Children can access a secure online library of e-books at home and school.


Work will be assessed in line with the Assessment Policy.


We aim to provide for all children so that they achieve as highly as they can in English according to their individual abilities. We will identify which pupils or groups of pupils are under-achieving and take steps to improve their attainment. Gifted children will be identified and suitable learning challenges provided.


Burlington CE School has universal ambitions for every child, whatever their background or circumstances. Children learn and thrive when they are healthy, safe and engaged.

In order to engage all children, cultural diversity, home languages, gender and religious beliefs are all celebrated.  Our curriculum includes a wide range of texts and other resources which represent the diversity and backgrounds of all our children.

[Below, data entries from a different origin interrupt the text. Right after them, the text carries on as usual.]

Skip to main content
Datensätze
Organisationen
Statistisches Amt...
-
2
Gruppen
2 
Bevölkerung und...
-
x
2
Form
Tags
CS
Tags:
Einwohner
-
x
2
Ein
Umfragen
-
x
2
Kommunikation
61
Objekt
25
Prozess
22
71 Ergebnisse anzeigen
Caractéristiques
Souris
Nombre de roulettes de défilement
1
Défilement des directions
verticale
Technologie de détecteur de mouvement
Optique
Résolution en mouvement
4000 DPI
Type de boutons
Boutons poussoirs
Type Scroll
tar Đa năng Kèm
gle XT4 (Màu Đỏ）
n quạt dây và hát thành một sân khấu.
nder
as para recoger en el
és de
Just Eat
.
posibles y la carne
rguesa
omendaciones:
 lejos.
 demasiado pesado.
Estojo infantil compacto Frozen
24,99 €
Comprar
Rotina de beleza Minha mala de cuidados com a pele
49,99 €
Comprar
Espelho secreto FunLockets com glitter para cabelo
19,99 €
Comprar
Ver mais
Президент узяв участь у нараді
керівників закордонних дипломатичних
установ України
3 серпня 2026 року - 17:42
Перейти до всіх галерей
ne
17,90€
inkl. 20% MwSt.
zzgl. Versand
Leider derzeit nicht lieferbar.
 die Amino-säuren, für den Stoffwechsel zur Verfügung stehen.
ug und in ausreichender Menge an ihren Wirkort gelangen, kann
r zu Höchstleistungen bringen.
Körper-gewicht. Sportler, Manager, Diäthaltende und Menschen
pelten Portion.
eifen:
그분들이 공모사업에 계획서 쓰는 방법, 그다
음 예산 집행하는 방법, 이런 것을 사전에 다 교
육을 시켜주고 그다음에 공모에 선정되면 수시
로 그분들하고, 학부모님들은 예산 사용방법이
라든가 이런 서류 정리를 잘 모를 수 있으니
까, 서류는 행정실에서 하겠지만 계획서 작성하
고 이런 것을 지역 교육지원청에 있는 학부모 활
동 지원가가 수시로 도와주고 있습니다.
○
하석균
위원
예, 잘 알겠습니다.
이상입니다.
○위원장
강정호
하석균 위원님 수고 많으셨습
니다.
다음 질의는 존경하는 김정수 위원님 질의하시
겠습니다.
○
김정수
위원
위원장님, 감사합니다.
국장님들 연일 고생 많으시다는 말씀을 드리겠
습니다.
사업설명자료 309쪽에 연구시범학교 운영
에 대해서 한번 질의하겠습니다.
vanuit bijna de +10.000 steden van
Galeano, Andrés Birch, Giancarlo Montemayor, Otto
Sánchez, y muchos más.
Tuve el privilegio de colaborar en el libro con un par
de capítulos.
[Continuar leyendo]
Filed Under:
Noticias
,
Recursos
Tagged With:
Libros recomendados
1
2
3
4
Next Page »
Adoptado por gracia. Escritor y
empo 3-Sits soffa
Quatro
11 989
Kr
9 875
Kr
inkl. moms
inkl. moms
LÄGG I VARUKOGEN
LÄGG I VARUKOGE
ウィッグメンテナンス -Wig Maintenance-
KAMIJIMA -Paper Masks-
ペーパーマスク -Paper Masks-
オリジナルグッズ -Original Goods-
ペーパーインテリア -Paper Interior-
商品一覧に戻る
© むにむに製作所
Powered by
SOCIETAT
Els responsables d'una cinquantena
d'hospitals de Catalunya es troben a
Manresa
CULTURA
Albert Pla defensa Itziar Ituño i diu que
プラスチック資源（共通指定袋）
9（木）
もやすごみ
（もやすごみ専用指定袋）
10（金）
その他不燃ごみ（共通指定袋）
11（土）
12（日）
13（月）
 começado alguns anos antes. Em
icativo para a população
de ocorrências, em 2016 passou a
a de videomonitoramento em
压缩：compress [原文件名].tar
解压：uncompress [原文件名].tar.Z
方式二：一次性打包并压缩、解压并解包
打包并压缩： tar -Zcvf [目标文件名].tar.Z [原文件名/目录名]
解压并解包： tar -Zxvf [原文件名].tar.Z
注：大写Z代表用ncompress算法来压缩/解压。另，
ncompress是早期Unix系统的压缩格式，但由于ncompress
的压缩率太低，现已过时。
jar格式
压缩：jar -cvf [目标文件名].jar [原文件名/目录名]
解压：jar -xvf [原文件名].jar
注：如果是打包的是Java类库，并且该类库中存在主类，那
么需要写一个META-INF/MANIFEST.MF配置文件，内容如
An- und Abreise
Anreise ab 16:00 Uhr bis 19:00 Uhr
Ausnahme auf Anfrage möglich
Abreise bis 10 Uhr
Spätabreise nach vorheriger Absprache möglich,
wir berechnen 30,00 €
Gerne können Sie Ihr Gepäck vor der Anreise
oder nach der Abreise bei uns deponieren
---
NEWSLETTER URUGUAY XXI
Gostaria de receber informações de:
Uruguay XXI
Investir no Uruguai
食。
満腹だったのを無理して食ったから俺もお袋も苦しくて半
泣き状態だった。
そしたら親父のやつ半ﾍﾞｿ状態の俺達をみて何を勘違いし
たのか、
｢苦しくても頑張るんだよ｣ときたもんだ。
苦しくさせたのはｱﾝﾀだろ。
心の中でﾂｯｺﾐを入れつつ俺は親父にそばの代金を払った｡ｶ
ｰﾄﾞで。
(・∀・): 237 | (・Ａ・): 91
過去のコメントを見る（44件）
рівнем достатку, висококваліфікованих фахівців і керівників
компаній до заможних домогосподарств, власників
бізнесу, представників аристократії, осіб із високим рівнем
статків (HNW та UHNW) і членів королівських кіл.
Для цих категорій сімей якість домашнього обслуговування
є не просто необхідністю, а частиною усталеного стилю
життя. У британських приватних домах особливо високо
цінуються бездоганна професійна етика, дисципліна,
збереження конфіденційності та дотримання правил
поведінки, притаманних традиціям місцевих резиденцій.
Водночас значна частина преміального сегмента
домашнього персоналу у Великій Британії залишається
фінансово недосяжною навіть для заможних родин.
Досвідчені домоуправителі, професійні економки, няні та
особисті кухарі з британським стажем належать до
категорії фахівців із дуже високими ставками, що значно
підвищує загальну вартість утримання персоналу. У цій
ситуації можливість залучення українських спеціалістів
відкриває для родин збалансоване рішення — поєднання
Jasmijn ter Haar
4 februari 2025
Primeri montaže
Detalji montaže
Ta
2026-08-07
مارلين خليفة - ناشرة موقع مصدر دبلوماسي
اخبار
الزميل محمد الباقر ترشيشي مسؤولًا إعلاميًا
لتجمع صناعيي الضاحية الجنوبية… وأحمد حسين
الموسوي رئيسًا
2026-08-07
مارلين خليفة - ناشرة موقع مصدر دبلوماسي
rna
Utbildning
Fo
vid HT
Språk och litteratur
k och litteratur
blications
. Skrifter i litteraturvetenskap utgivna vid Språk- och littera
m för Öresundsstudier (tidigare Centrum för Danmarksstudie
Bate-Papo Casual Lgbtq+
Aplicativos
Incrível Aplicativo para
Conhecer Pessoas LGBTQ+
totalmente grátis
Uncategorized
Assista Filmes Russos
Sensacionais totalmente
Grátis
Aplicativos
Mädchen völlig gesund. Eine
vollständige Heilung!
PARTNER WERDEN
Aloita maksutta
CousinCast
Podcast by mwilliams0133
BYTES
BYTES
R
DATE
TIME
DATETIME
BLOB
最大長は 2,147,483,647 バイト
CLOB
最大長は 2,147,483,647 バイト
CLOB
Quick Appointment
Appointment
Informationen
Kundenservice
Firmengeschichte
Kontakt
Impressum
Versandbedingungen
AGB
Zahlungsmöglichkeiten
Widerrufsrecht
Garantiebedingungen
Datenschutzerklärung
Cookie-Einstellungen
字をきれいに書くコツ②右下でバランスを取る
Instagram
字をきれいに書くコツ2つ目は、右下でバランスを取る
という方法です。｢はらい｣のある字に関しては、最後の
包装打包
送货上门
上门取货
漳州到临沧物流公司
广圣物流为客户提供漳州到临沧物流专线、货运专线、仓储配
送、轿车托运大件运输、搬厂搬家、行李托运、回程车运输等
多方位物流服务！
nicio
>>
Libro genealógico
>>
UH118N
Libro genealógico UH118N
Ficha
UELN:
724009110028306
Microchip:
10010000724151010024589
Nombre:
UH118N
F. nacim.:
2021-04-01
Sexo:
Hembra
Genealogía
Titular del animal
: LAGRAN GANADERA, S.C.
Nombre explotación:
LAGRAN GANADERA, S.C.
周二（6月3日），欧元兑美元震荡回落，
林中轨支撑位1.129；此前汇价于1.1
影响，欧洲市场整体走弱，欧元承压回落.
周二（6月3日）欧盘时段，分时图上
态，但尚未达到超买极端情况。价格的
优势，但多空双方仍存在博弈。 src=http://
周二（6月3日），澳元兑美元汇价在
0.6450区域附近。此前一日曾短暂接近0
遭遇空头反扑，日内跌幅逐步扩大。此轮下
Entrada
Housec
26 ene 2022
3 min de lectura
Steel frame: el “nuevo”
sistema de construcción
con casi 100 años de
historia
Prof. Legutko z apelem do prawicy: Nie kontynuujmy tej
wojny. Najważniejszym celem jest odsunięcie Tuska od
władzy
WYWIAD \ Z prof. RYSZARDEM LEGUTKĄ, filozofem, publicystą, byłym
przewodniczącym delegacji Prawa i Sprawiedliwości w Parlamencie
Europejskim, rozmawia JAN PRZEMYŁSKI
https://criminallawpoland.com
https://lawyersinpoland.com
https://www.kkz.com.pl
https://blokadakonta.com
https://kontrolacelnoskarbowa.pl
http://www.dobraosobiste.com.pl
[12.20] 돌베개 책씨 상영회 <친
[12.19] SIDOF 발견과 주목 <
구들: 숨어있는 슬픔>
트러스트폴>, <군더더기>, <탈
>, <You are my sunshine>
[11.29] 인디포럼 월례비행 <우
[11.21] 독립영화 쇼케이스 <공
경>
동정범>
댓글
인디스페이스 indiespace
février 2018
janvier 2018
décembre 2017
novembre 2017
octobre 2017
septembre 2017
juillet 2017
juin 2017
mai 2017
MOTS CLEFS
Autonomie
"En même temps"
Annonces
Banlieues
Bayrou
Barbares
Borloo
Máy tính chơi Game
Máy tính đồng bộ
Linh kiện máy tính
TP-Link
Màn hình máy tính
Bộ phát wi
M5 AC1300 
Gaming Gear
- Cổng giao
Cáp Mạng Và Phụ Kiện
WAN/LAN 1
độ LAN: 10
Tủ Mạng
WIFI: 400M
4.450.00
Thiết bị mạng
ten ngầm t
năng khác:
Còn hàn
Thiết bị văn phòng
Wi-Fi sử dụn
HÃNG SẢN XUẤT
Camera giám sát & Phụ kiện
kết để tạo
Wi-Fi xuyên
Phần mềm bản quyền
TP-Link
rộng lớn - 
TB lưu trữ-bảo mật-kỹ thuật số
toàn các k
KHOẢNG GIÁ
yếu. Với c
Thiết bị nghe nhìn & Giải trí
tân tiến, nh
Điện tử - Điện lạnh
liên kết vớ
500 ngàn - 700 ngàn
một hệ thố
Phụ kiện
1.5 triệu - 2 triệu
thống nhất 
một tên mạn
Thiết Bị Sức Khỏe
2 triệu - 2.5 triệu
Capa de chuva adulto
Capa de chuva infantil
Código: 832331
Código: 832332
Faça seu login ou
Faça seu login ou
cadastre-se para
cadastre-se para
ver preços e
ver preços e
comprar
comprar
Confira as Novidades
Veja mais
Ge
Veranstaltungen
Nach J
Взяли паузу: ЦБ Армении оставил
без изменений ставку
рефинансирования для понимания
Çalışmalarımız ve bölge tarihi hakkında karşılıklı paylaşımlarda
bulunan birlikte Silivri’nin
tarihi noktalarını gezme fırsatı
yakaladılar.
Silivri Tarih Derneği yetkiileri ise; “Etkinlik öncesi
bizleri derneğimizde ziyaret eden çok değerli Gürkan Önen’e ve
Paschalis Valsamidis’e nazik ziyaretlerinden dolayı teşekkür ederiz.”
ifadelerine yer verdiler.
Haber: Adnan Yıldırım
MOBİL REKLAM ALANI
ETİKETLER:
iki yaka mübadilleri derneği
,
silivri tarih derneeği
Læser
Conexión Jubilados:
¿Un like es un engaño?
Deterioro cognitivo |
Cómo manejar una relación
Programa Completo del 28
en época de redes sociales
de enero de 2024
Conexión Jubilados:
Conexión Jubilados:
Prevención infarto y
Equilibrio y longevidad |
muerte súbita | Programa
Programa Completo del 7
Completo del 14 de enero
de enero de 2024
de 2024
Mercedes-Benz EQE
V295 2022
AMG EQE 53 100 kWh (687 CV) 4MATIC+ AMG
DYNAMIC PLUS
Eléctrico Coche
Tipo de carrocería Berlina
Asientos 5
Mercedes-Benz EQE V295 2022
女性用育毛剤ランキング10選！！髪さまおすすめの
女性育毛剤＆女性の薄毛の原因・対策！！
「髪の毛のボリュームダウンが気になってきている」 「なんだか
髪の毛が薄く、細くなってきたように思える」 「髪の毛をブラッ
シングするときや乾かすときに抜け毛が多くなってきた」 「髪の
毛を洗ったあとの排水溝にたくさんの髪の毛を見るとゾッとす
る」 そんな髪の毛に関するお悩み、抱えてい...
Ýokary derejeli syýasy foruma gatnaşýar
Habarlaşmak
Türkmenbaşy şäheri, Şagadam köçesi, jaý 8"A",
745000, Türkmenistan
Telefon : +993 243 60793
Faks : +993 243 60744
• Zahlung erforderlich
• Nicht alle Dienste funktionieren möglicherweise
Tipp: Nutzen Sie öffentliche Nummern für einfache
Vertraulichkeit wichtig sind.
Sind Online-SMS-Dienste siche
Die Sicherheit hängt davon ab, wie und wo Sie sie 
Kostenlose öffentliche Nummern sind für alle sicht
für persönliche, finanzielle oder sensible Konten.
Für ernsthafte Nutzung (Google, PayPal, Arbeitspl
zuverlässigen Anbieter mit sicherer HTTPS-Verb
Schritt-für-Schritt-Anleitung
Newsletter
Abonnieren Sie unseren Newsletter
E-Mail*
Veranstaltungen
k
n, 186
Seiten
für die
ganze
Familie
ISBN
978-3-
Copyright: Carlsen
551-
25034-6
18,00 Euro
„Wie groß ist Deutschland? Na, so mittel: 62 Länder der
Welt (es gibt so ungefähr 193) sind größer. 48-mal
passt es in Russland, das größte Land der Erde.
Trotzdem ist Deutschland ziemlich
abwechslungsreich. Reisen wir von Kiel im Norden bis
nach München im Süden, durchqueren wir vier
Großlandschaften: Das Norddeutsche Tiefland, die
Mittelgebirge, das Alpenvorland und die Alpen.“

We believe in ‘valuing what the child brings to school’ and recognise the importance of supporting a child’s first language, not only to foster self-esteem, but to assist in the learning of English.


The Subject Leader is responsible for improving the standards of teaching and learning in Literacy through:

monitoring and evaluating Literacy:-  

- pupil progress

- provision of Literacy

- the quality of the Learning Environment,

taking the lead in policy development,

auditing and supporting colleagues in their CPD,

purchasing and organising resources,

keeping up to date with recent Literacy developments.

Monitoring of marking and planning takes place on a termly basis, with evaluative written feedback provided, while standards of learning and teacher are monitored and evaluated both through analysis of tracking as well lesson observations (with Phase Leaders).  

Standards are monitored and evaluated through analysis of the school tracking system and of SATs results.  See Monitoring Policy.


We aim to involve parents directly in the life of the school, and thus in the development of children’s skills, knowledge and understanding in English. Parents are involved in hearing children read, and are encouraged to discuss books with them.  

There are opportunities each term when parents can discuss their children's progress with their teacher. Parents are encouraged to read both with and to their children at home in order to promote reading. Parents are welcomed into school to support reading in the classroom.

Strategies for supporting children are shared at phase meetings and reading workshops as well as at parent helper training sessions.

SATs results are published in accordance with Government legislation.

This policy should be read in conjunction with the following school policies:

- Teaching and Learning Policy

- Assessment and Record Keeping

- Marking policy

- Special Educational Needs Policy

- ICT Policy

- Equal Opportunities Policy

- Health and Safety Policy

- Continuing Professional Development Policy

This policy will be reviewed every three years or in the light of changes to legal requirements.